练习说明 ->
把县级市改革一文中从“在上世纪八九十年代我国的设市”开始、一直到“级市条件的县级市应退回为县。”为止的部分一字不差地再写一遍。

原文 ->
县级市(我国县级市改革研究:重要的县级市应升地级市,不达标县级市改县)

在上世纪八九十年代我国的设市热潮中,有相当数量的县在改市过程中带有盲目和不够健康的指导思想,由于审批不够严格,在多项指标不能达标的情况下也改成了市,这不仅造成了我国市制的混乱。并直接成为国务院紧急叫停撤县设市的主要原因,同时也导致了我国假性城市化较为普遍。城镇规划君何方洪记得在六年前,也就是2016年5月,国务院出台了《设立县级市标准》,当年11月国家民政部印发了《设立县级市申报审核程序》,这两个文件都是没有对外公开的,现在我国的撤县设市工作,均依据这两个文件。但大家也不知道目前的撤县设市标准究竟是怎样的,因此本文将对现有县级市的发展状况进行评估,猜测新时期的设市模式、设市标准,以及对存量县级市的改革方向提出一些对策建议,比如具备地级市条件的县级市就应该升格为地级市,目前江苏省昆山市、浙江省义乌市、四川省阆中市、海南省琼海市、江西省瑞金市、甘肃省敦煌市、青海省格尔木市、内蒙古自治区满洲里市、吉林省珲春市、陕西省韩城市、河南省济源市、湖北省仙桃市、湖南省耒阳市、自治区库车市和即将撤县设县级市的莎车、奇台及兵团的第八师石河子市、第一师阿拉尔市、第三师图木舒克市就具备升格为地级市的条件;而哪些不具备县级市条件的县级市应退回为县。

县级市(我国县级市改革研究:重要的县级市应升地级市,不达标县级市改县)

数据摘录 ->
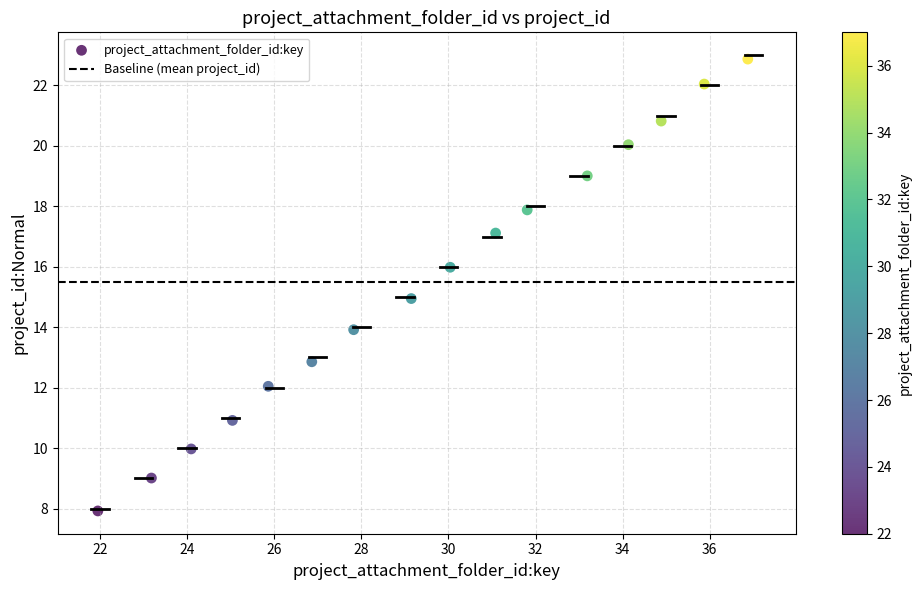

What is the range of Y values (max minus min)?

14.9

回答 ->
在上世纪八九十年代我国的设市热潮中,有相当数量的县在改市过程中带有盲目和不够健康的指导思想,由于审批不够严格,在多项指标不能达标的情况下也改成了市,这不仅造成了我国市制的混乱。并直接成为国务院紧急叫停撤县设市的主要原因,同时也导致了我国假性城市化较为普遍。城镇规划君何方洪记得在六年前,也就是2016年5月,国务院出台了《设立县级市标准》,当年11月国家民政部印发了《设立县级市申报审核程序》,这两个文件都是没有对外公开的,现在我国的撤县设市工作,均依据这两个文件。但大家也不知道目前的撤县设市标准究竟是怎样的,因此本文将对现有县级市的发展状况进行评估,猜测新时期的设市模式、设市标准,以及对存量县级市的改革方向提出一些对策建议,比如具备地级市条件的县级市就应该升格为地级市,目前江苏省昆山市、浙江省义乌市、四川省阆中市、海南省琼海市、江西省瑞金市、甘肃省敦煌市、青海省格尔木市、内蒙古自治区满洲里市、吉林省珲春市、陕西省韩城市、河南省济源市、湖北省仙桃市、湖南省耒阳市、自治区库车市和即将撤县设县级市的莎车、奇台及兵团的第八师石河子市、第一师阿拉尔市、第三师图木舒克市就具备升格为地级市的条件;而哪些不具备县级市条件的县级市应退回为县。